Four evenings last week --- or parts of them --- were devoted to watching Sue Perkins' "The Mekong River" --- a relief from the recent Trump-o-centric focus of nearly every U.S. media outlet and communications medium. Whew.
But as they might say, Trumps will come and Trumps will go --- but the Mekong goes on forever, more or less.
Perkins is a widely known British television comedian and presenter, most noted perhaps for her former hosting duties on "The Great British Bake Off," a series I've not watched. The Mekong was produced for BBC2 during 2014 and currently is available on Netflix.
Mekong received mixed reviews --- many of them along the lines of "too much Sue, too little river." But then that's a criticism likely to be directed at any host --- celebrity or otherwise --- of a program like this.
She's earnest, funny, empathetic and occasionally rather profound, so I enjoyed the trip upriver with Perkins from Vietnam's Mekong Delta to the great river's source in the Tibetan Plateau, especially as she met and interacted with peoples of the river in Vietnam, Cambodia, Laos and China.

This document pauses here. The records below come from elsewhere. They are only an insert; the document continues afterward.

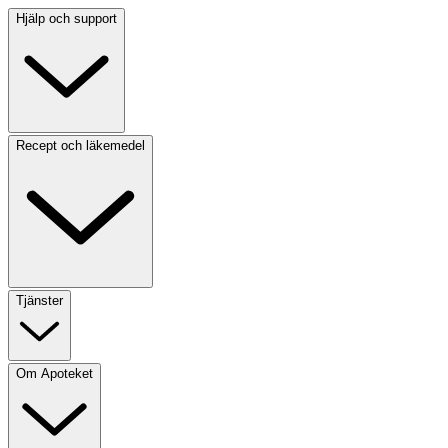
Hjälp och support
Recept och läkemedel
Tjänster
Om Apoteket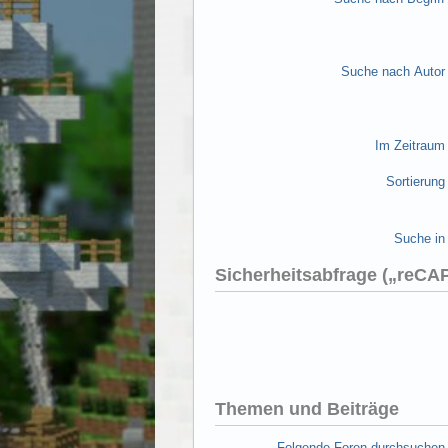
Suche nach Autor
Im Zeitraum
Sortierung
Suche in
Sicherheitsabfrage („reC
Themen und Beiträge
Folgende Foren durchsuchen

Did I ever tell you that I once lived in Saigon (now Ho Chi Minh City) for a year --- then served with several others as Iowa sponsors for a family of Laotian refugees, the Luangnikones --- see, I remember how to spell the surname. Probably. Or that I'm currently rereading "The Dhammapada," part of a continuing journey to consider if Buddhism is less hazardous to humanity than Christianity?
But all these factors generate moments of homesickness during programs like this.
Anyhow, large hydropower projects fueled by China have affected and will continue to affect the nature of the Mekong, reshaping the lives of millions --- among the reasons given for this series, advertised as an opportunity to see the river and its peoples in their more or less natural states before unalterable changes occur.
One of the curiosities of life in the United States at the moment is the peculiar notion that some form of "greatness" once existed here and that, with the right leader, we can get back to it. When in fact, America always has been a work in progress, and still is. The jury continues to consider our current status.
But it never hurts to remember that China was great before the United States was dreamed of --- and has risen again, from the ashes of the Cultural Revolution, in the East. Or the fact that Vietnam, too, is developing into an economic powerhouse. Or that Cambodia continues to struggle to recover from the reign of another strong man intent on dragging his country back to the good old days, Pol Pot, whose Khmer Rouge killed 2-3 million people 1975-1978 while striving to make Democratic Kampuchea great again.
"Mekong" pulls a number of these threads and others together in a fast-moving and very watchable way and serves as a reminder that there are indeed more things (and fascinating people) in heaven and earth than many myopic Americans care to dream of.